While this is valid, we want to give Rust every chance to optimize our code. What if we only wanted the first two names from that list?
fn main() { let x = vec!["Jill", "Jack", "Jane", "John"]; let _ = x .clone() .into_iter() .take(2) .collect::<Vec<_>>(); }
If we clone all of x
, then we are cloning all four elements, but we only need two of them. We can do better by using .map()
to clone the elements of the underlying iterator:
fn main() { let x = vec!["Jill", "Jack", "Jane", "John"]; let y = x .iter() .map(|i| i.clone()) .take(2) .collect::<Vec<_>>(); }
The Rust compiler can now optimize this code and only clone two out of the four elements of x
. This pattern is used so often that Rust core now has a special function that does this for us called cloned().
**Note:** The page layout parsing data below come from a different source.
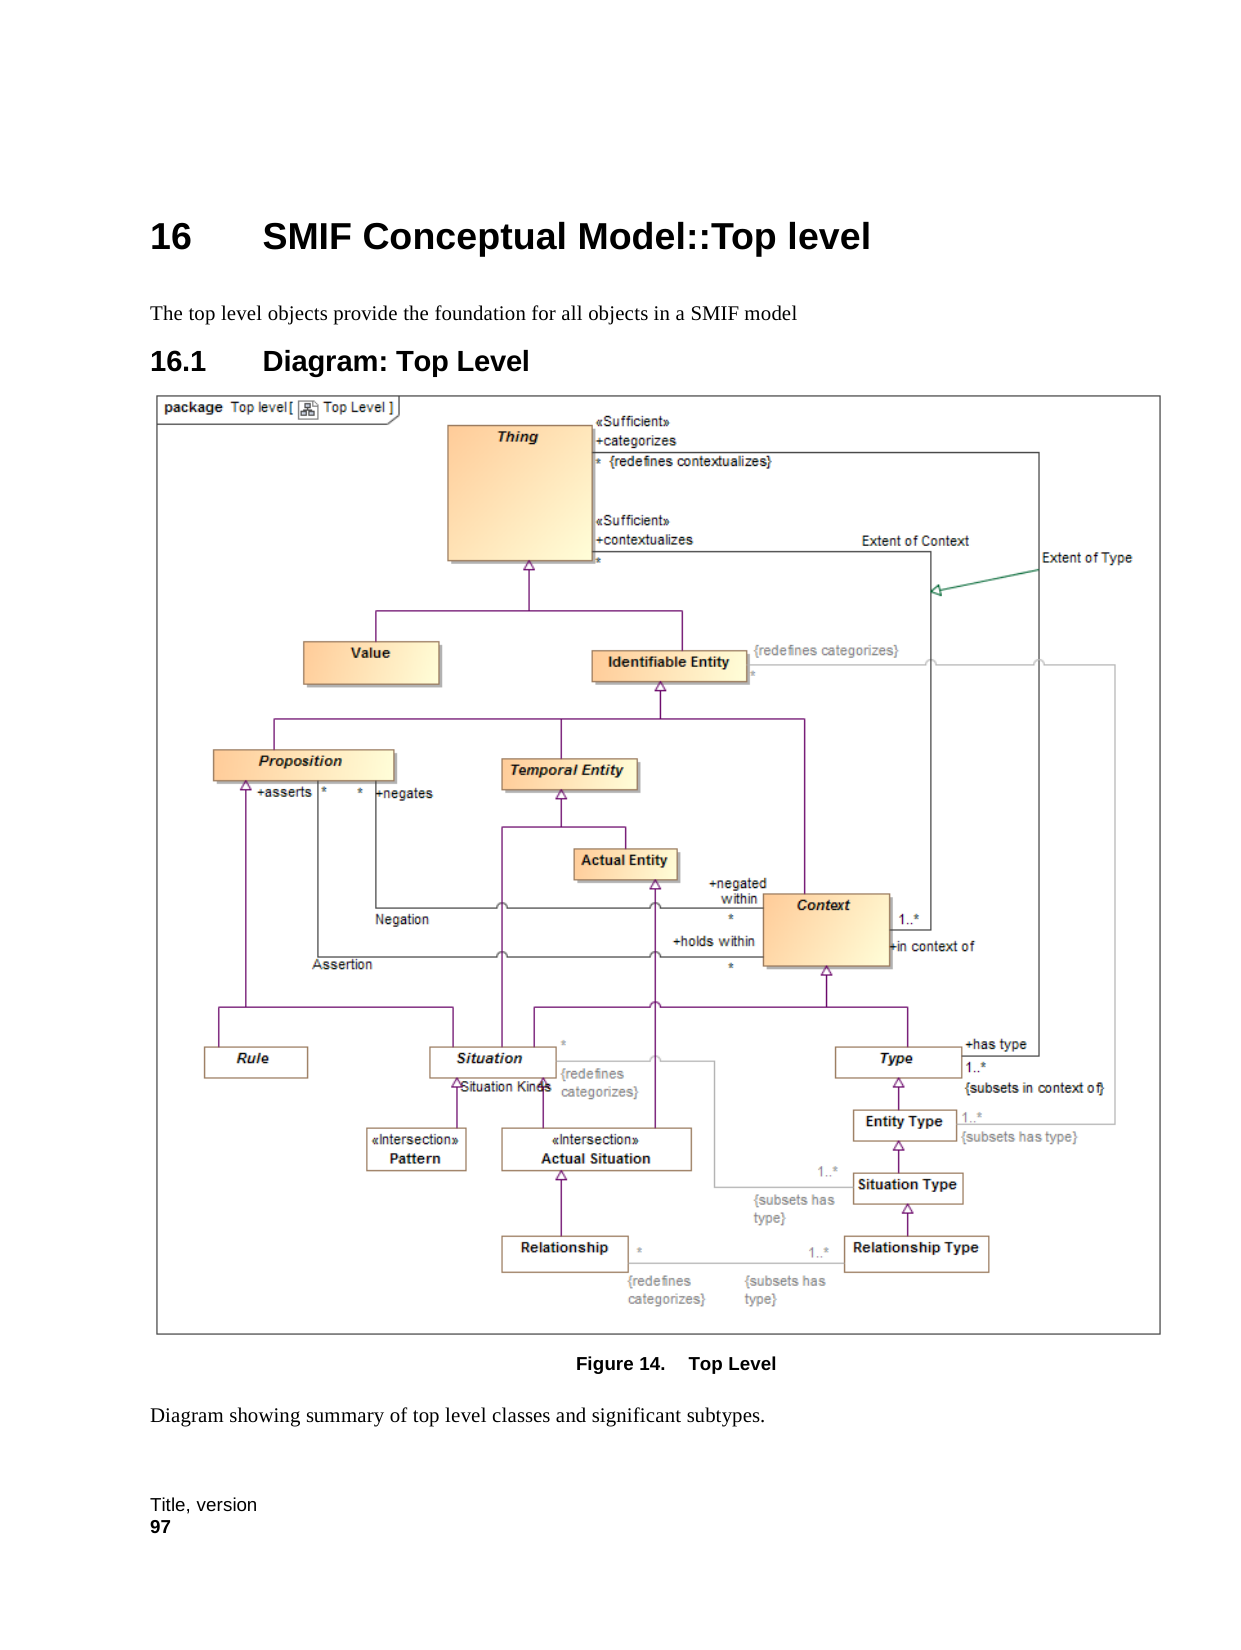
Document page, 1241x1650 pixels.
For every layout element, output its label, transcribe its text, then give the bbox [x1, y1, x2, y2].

subtitle SMIF Conceptual Model::Top level [150, 214, 1165, 257]
list Top Level [187, 1352, 1165, 1374]
picture [150, 389, 1166, 1340]
subtitle Diagram: Top Level [150, 344, 1165, 378]
text The top level objects provide the foundation for all objects in a SMIF model [150, 301, 1165, 325]
text Diagram showing summary of top level classes and significant subtypes. [150, 1403, 1165, 1427]
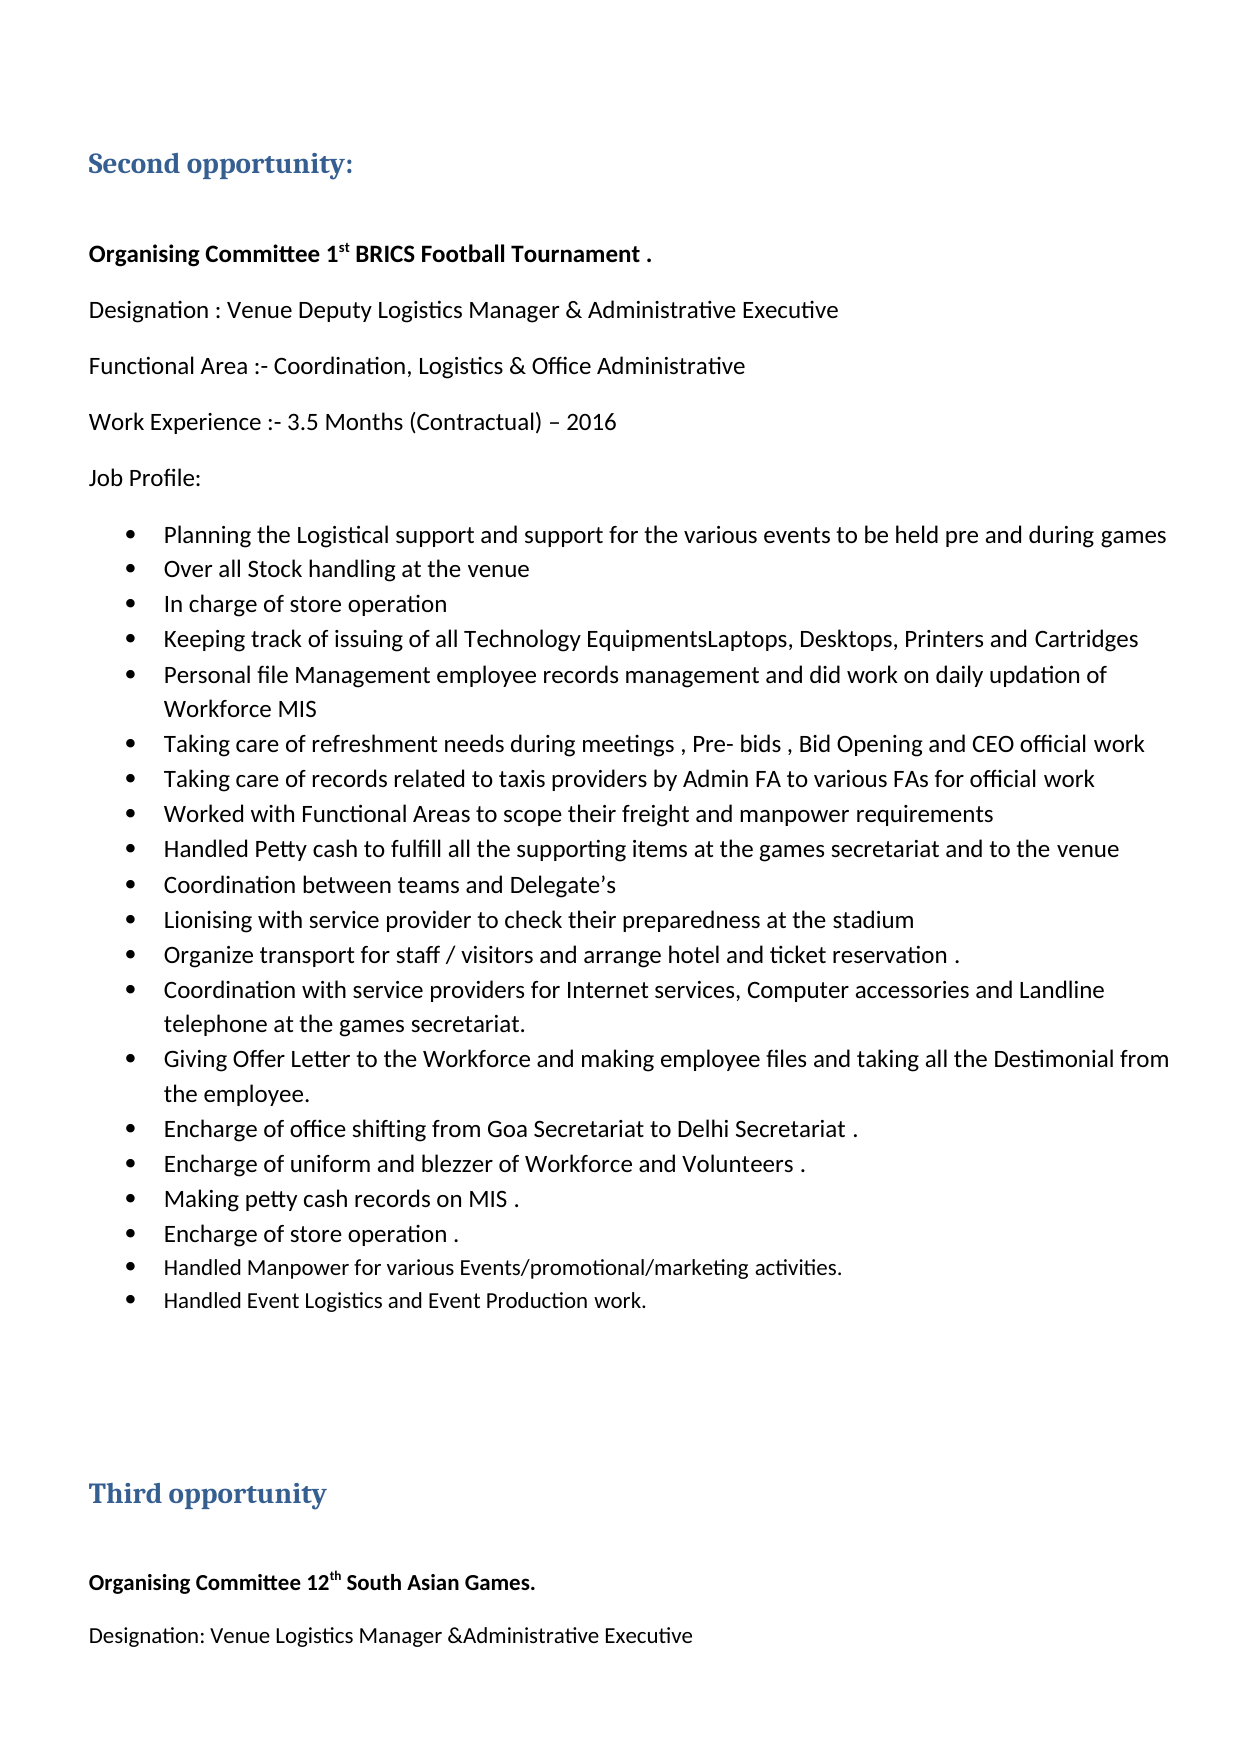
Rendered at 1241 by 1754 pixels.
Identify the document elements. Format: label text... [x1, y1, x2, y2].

list Encharge of store operation . [126, 1218, 1196, 1249]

This is a recent addition and will be stable in Rust 1.1. Our code now looks something like:
fn main() { let x = vec!["Jill", "Jack", "Jane", "John"]; let y = x .iter() .cloned() .take(2) .collect::<Vec<_>>(); }
Iterators Outside of Core
There is a really great crate, called itertools, that provides extra iterator adaptors, iterator methods and macros. If you are looking for some iterator functionality in the Rust docs and do not see it, there is a good chance it is part of itertools. I recently added an itertools::IterTools::sort_by() function so we can sort collections without needed to use a mutable iterator. One of the nice things about working with Rust is that the documentation looks the same across all these crates. The documentation for itertools looks the same as the documentation for Rust std library.